Find the string "that" in the records. Copy every line it appears in.

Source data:
▼▼▼

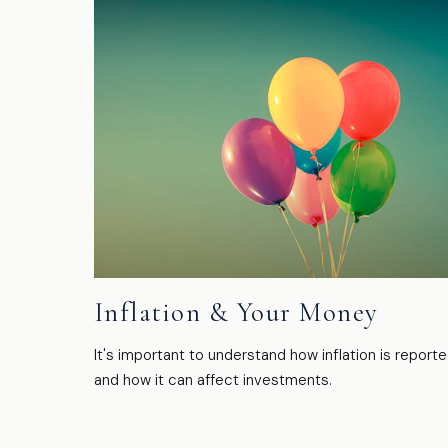
Inflation & Your Money
It's important to understand how inflation is report
and how it can affect investments.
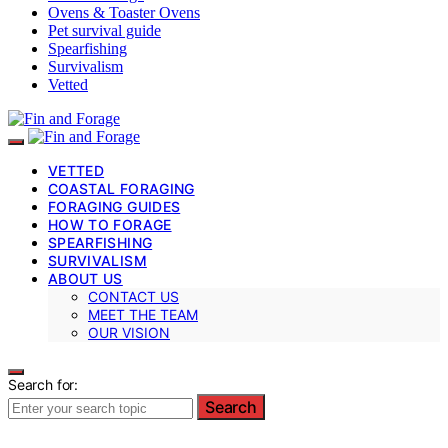
Ovens & Toaster Ovens
Pet survival guide
Spearfishing
Survivalism
Vetted
VETTED
COASTAL FORAGING
FORAGING GUIDES
HOW TO FORAGE
SPEARFISHING
SURVIVALISM
ABOUT US
CONTACT US
MEET THE TEAM
OUR VISION
Search for:
Search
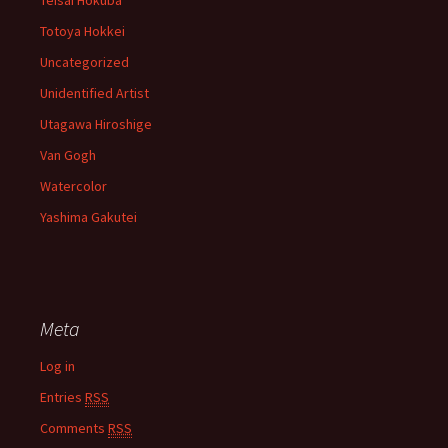
Teisai Hokuba
Totoya Hokkei
Uncategorized
Unidentified Artist
Utagawa Hiroshige
Van Gogh
Watercolor
Yashima Gakutei
Meta
Log in
Entries
RSS
Comments
RSS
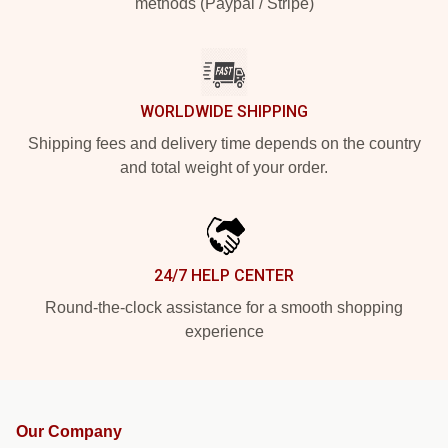
methods (Paypal / Stripe)
WORLDWIDE SHIPPING
Shipping fees and delivery time depends on the country
and total weight of your order.
24/7 HELP CENTER
Round-the-clock assistance for a smooth shopping
experience
Our Company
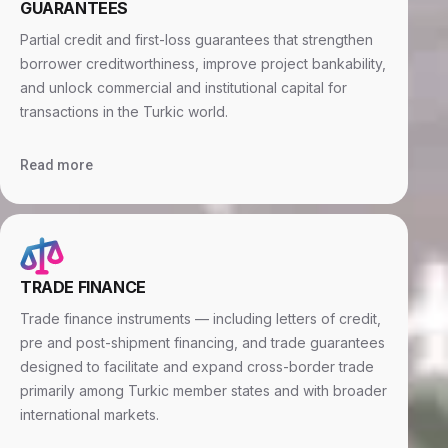
GUARANTEES
Partial credit and first-loss guarantees that strengthen
borrower creditworthiness, improve project bankability,
and unlock commercial and institutional capital for
transactions in the Turkic world.
Read more
TRADE FINANCE
Trade finance instruments — including letters of credit,
pre and post-shipment financing, and trade guarantees
designed to facilitate and expand cross-border trade
primarily among Turkic member states and with broader
international markets.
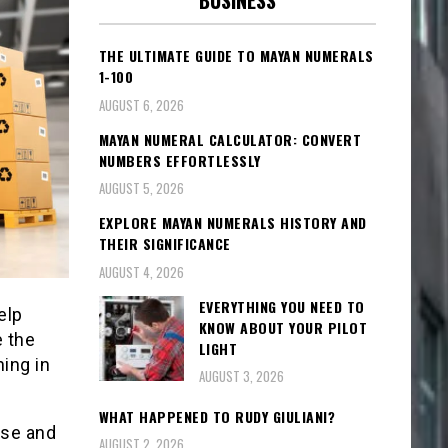
BUSINESS
THE ULTIMATE GUIDE TO MAYAN NUMERALS
1-100
AUGUST 6, 2026
MAYAN NUMERAL CALCULATOR: CONVERT
NUMBERS EFFORTLESSLY
AUGUST 5, 2026
EXPLORE MAYAN NUMERALS HISTORY AND
THEIR SIGNIFICANCE
AUGUST 4, 2026
EVERYTHING YOU NEED TO
elp
KNOW ABOUT YOUR PILOT
 the
LIGHT
hing in
AUGUST 3, 2026
WHAT HAPPENED TO RUDY GIULIANI?
use and
AUGUST 2, 2026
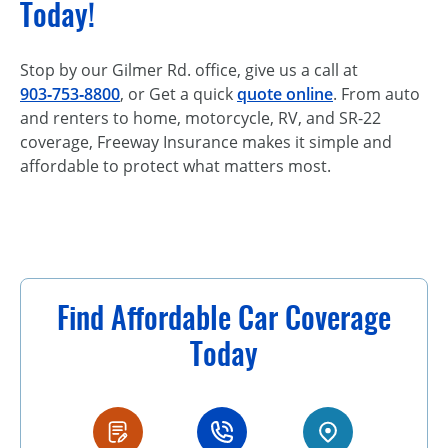
Today!
Stop by our Gilmer Rd. office, give us a call at
903‑753‑8800
, or Get a quick
quote online
. From auto
and renters to home, motorcycle, RV, and SR-22
coverage, Freeway Insurance makes it simple and
affordable to protect what matters most.
Find Affordable Car Coverage
Today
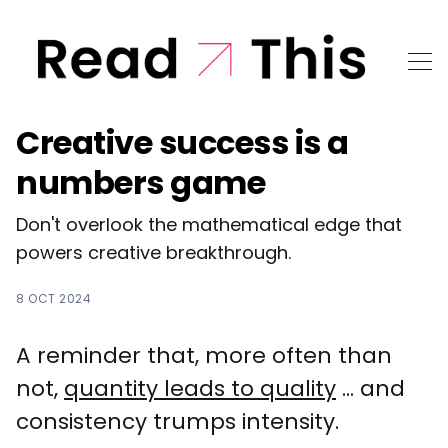
Creative success is a
numbers game
Don't overlook the mathematical edge that
powers creative breakthrough.
8 OCT 2024
A reminder that, more often than
not,
quantity leads to quality
... and
consistency trumps intensity.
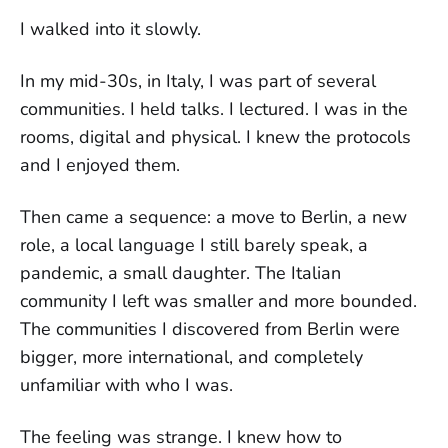
I walked into it slowly.
In my mid-30s, in Italy, I was part of several
communities. I held talks. I lectured. I was in the
rooms, digital and physical. I knew the protocols
and I enjoyed them.
Then came a sequence: a move to Berlin, a new
role, a local language I still barely speak, a
pandemic, a small daughter. The Italian
community I left was smaller and more bounded.
The communities I discovered from Berlin were
bigger, more international, and completely
unfamiliar with who I was.
The feeling was strange. I knew how to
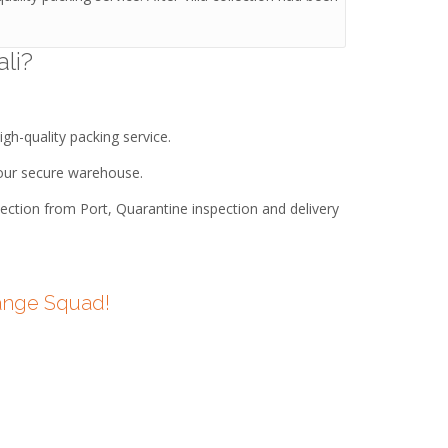
li?
igh-quality packing service.
n our secure warehouse.
lection from Port, Quarantine inspection and delivery
Orange Squad!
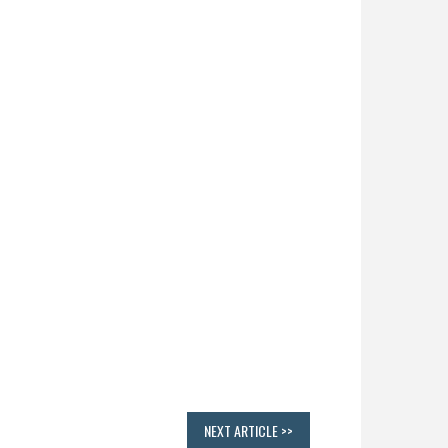
NEXT ARTICLE >>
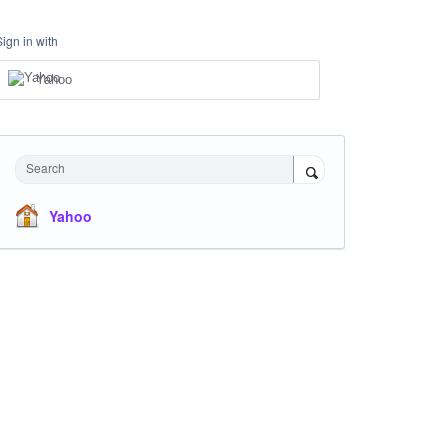
Sign in with
Yahoo
Search
Yahoo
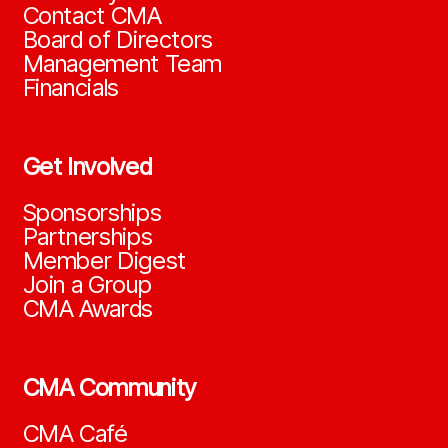
Contact CMA
Board of Directors
Management Team
Financials
Get Involved
Sponsorships
Partnerships
Member Digest
Join a Group
CMA Awards
CMA Community
CMA Café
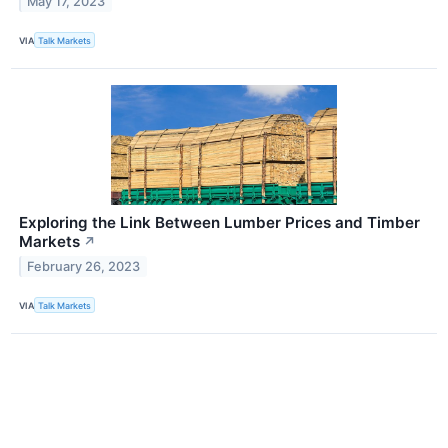
May 17, 2023
VIA
Talk Markets
Exploring the Link Between Lumber Prices and Timber
Markets
↗
February 26, 2023
VIA
Talk Markets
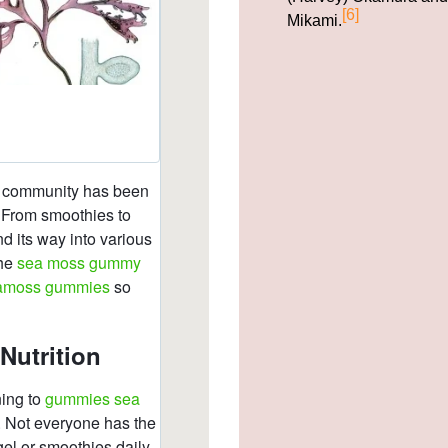
[6]
Mikami.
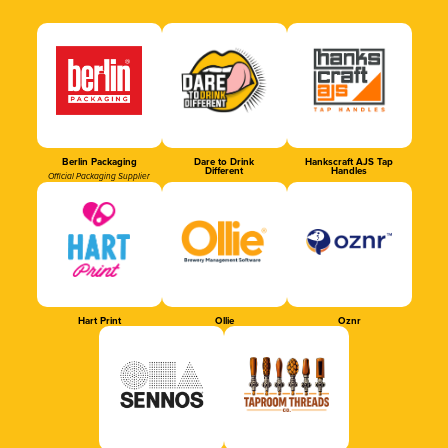
Berlin Packaging
Dare to Drink
Hankscraft AJS Tap
Different
Handles
Official Packaging Supplier
Hart Print
Ollie
Oznr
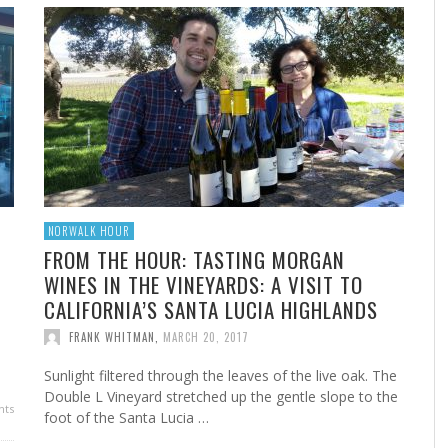
A
MARSHA’S SHRIMP CREOLE
FROM THE NORWALK HOUR: HOME CANNING FOR
A 
FR
STE
YEAR-ROUND FLAVOR
F
FRANK WHITMAN
,
FEBRUARY 22, 2023
FRANK WHITMAN
,
SEPTEMBER 29, 2021
NORWALK HOUR
FROM THE HOUR: TASTING MORGAN
WINES IN THE VINEYARDS: A VISIT TO
CALIFORNIA’S SANTA LUCIA HIGHLANDS
HA
FRANK WHITMAN
,
MARCH 20, 2017
Sunlight filtered through the leaves of the live oak. The
Double L Vineyard stretched up the gentle slope to the
ts
foot of the Santa Lucia …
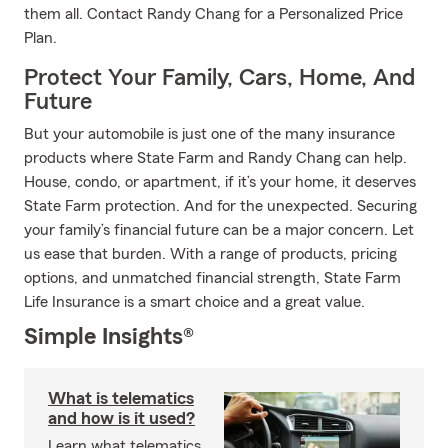
them all. Contact Randy Chang for a Personalized Price
Plan.
Protect Your Family, Cars, Home, And
Future
But your automobile is just one of the many insurance
products where State Farm and Randy Chang can help.
House, condo, or apartment, if it’s your home, it deserves
State Farm protection. And for the unexpected. Securing
your family’s financial future can be a major concern. Let
us ease that burden. With a range of products, pricing
options, and unmatched financial strength, State Farm
Life Insurance is a smart choice and a great value.
Simple Insights®
What is telematics
and how is it used?
Learn what telematics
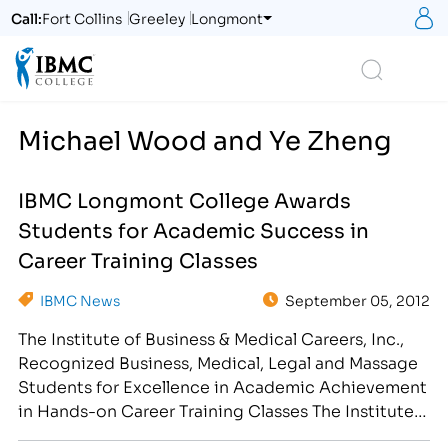
S
Call:
Fort Collins
Greeley
Longmont
Logo
Search
Michael Wood and Ye Zheng
IBMC Longmont College Awards
Students for Academic Success in
Career Training Classes
IBMC News
September 05, 2012
The Institute of Business & Medical Careers, Inc.,
Recognized Business, Medical, Legal and Massage
Students for Excellence in Academic Achievement
in Hands-on Career Training Classes The Institute
of Business & Medical Careers, Inc. congratulates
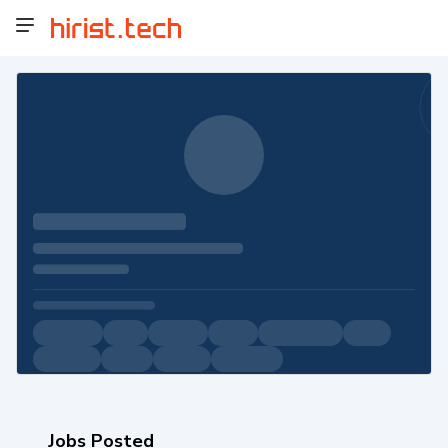
Jobs Posted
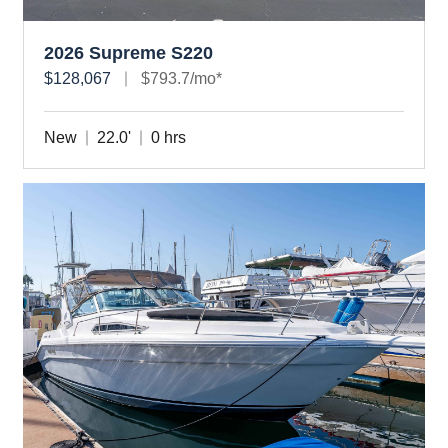
2026 Supreme S220
$128,067
$793.7/mo*
New
22.0'
0 hrs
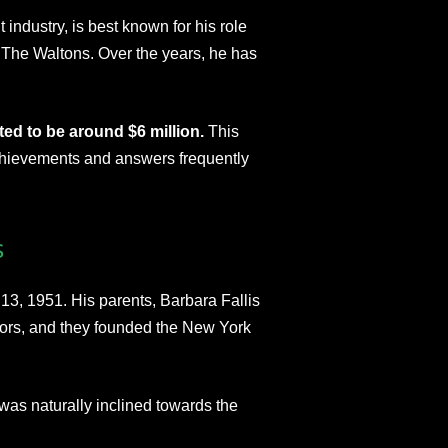
industry, is best known for his role
 The Waltons. Over the years, he has
ed to be around $6 million.
This
 achievements and answers frequently
s
3, 1951. His parents, Barbara Fallis
rs, and they founded the New York
was naturally inclined towards the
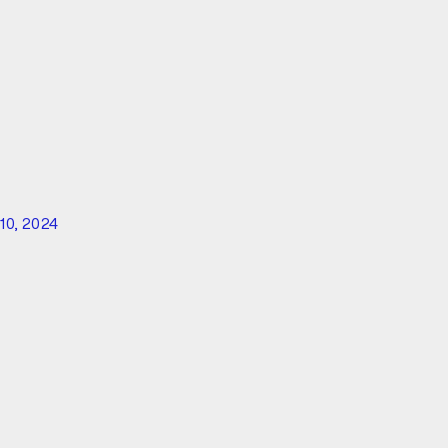
10, 2024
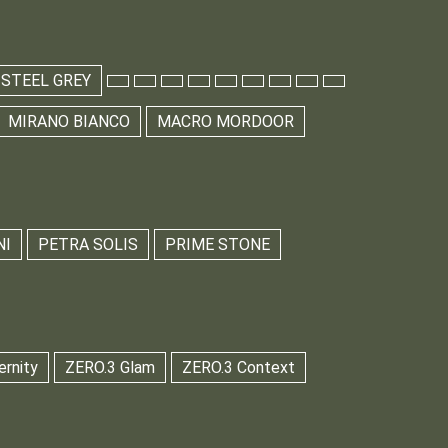
 STEEL GREY
MIRANO BIANCO
MACRO MORDOOR
NI
PETRA SOLIS
PRIME STONE
ernity
ZERO.3 Glam
ZERO.3 Context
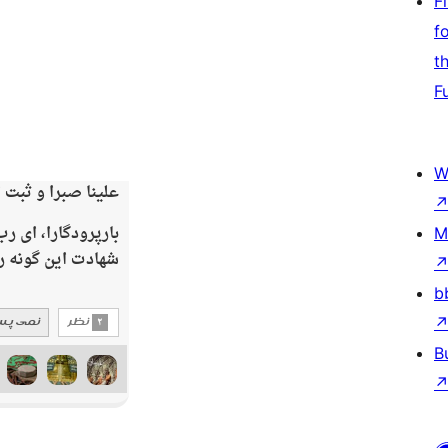
F
f
t
F
W
M
b
B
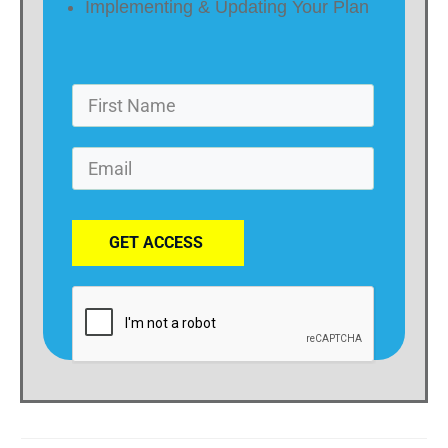
Implementing & Updating Your Plan
GET ACCESS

▲▲▲

▶ **EXERCISE OUTPUT**
Partial credit and first-loss guarantees that strengthen
Don't overlook the mathematical edge that
A reminder that, more often than
us ease that burden. With a range of products, pricing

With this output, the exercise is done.